Hypertext Literature is Dead

Gosh, I’m writing a lot this morning. I think I’m just tired of sitting around.

Anyway, a guy over at Slashdot asks the question, “Is hypertext literature dead?“. I glanced at the comments, many of whom predictably said, “Dude! Wikipedia!” These people missed the point completely. Hypertext is alive and well, certainly; it’s how the Web works. And interactive fiction is alive and well. Not only is there a small but lively culture devoted to what we used to call “text adventures,” every computer game with a significant story-telling aspect to it is a kind of interactive fiction.

But hypertext literature, however, is dead…and good riddance to it, say I.

Back around the time the World Wide Web was becoming popular (and when was the last time you heard anyone say, “World Wide Web”?), it was common to hear people say that hypertext was the future of fiction. Authors would take advantage of hypertext to write books consisting of short, linked pages that could be read in any order, or that had multiple endings. You could choose to follow one character all the way through, and then follow another character, or read it back to front—assuming that there even was a front or back. It was to be a process of exploration, where the reader participated in the creation of the text they actually read. It was a Brave New World.

You might be thinking of the “Choose Your Own Adventure” books as a kind of hypertext literature, and they were, I suppose; but most of what I saw had something different in mind. It wasn’t meant to be a game; it was meant to be serious literature, serious exploration of characters. You were meant to read the whole thing, in time, but in your own order. I remember looking at a few experiments along these lines, back in the day. They were somewhat interesting. But, you know, they used to say that atonality was the future of serious music. The results were somewhat interesting, and yet melody and traditional harmony are still with us.

Just off of the top of my head, I can think of three reasons why hypertext fiction simply hasn’t caught on. The first is simply pragmatic: you get lost. As a reader, you want to read the whole story…but if you’re linking from page to page through a vast network of pages, it’s hard to have any idea how much you’ve read and how much is left. And since you didn’t usually have links to every page from every page, it’s hard to know how to find the pages you’ve not read. Ultimately, you end up with a linear list of pages somewhere in the work, and you keep having to go back to it to find starting points you’ve not yet read. It’s a lot of work.

The second is artistic, and has to do with the nature of story. A story, like a piece of music, is essentially linear. It has a structure: earlier parts lay the groundwork for the later parts, and the later parts build on the earlier parts. Imagine breaking a symphony up into ten second segments, and mixing them randomly: no doubt someone has written a symphony like that, but I doubt very many people have enjoyed it; and it wouldn’t work with, say, Beethoven’s 9th. A story has a logical order to it that builds to a climax. That order may not be purely chronological; we’ve all read books in which the chronological events are told out of sequence, and to good dramatic effect. They are told out of sequence because that’s how they best build to a climax.

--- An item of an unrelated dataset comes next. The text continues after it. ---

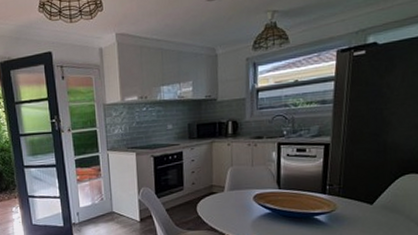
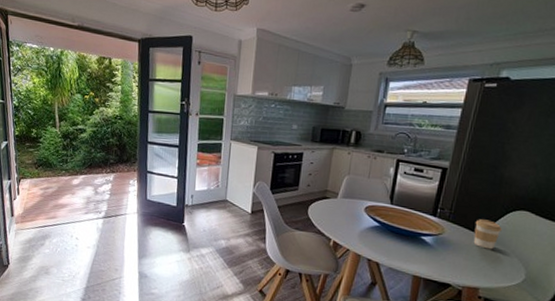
coffee cup: none [366,188,394,218] -> present [473,219,502,250]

This is true even in computer games like the various Legend of Zelda games: the player is free to wander about the world and solve problems in the order they choose…but only up to a point. The overall flow of the game is, in fact, tightly controlled so as to build up to the climax.

Hypertext literature rejected this notion in principle. The reader was to determine the order, not the writer. As a result, any order was as valid as any other. I suppose there might be stories that can be adequately told in this way; but in general, this notion runs contrary to the very nature of story.

The third is also artistic, and has to do with the skill of the author. Writing a work that can be effectively read in any order is hard. As an analogy, compare Pablo Picasso with Jackson Pollack. Picasso went through a period they call “high analytic cubism” where he painted “portraits” of people that looked like nothing so much as a flock of hundreds of little squares, hanging in space, all at slightly different angles. The notion, as I understand it, was that each square represented a point on the person’s face: the face was analyzed into hundreds of tangent planes, and each plane was exploded out in the form of a little square. If this is what Picasso really did, if it isn’t just hooey, then the resulting painting really is in some sense a portrait of the subject, even though it looks like nothing much, and involved quite a lot of real work. I couldn’t do it.

Jackson Pollack, on the other hand, laid canvases on the floor and dripped paint on them. Anybody can do that.

And that’s the problem. To do hypertext fiction really well wouldn’t involve a rejection of classic story structure. Instead, you’d need to have a deep, deep understanding of how stories work and of your story in particular, and your story would have to lend itself to being told in any order. You need the right author, and the right subject, and that’s a very small set. I’m not saying that it can’t be done…but the idea that it will ever be mainstream is, and always was, simply nuts.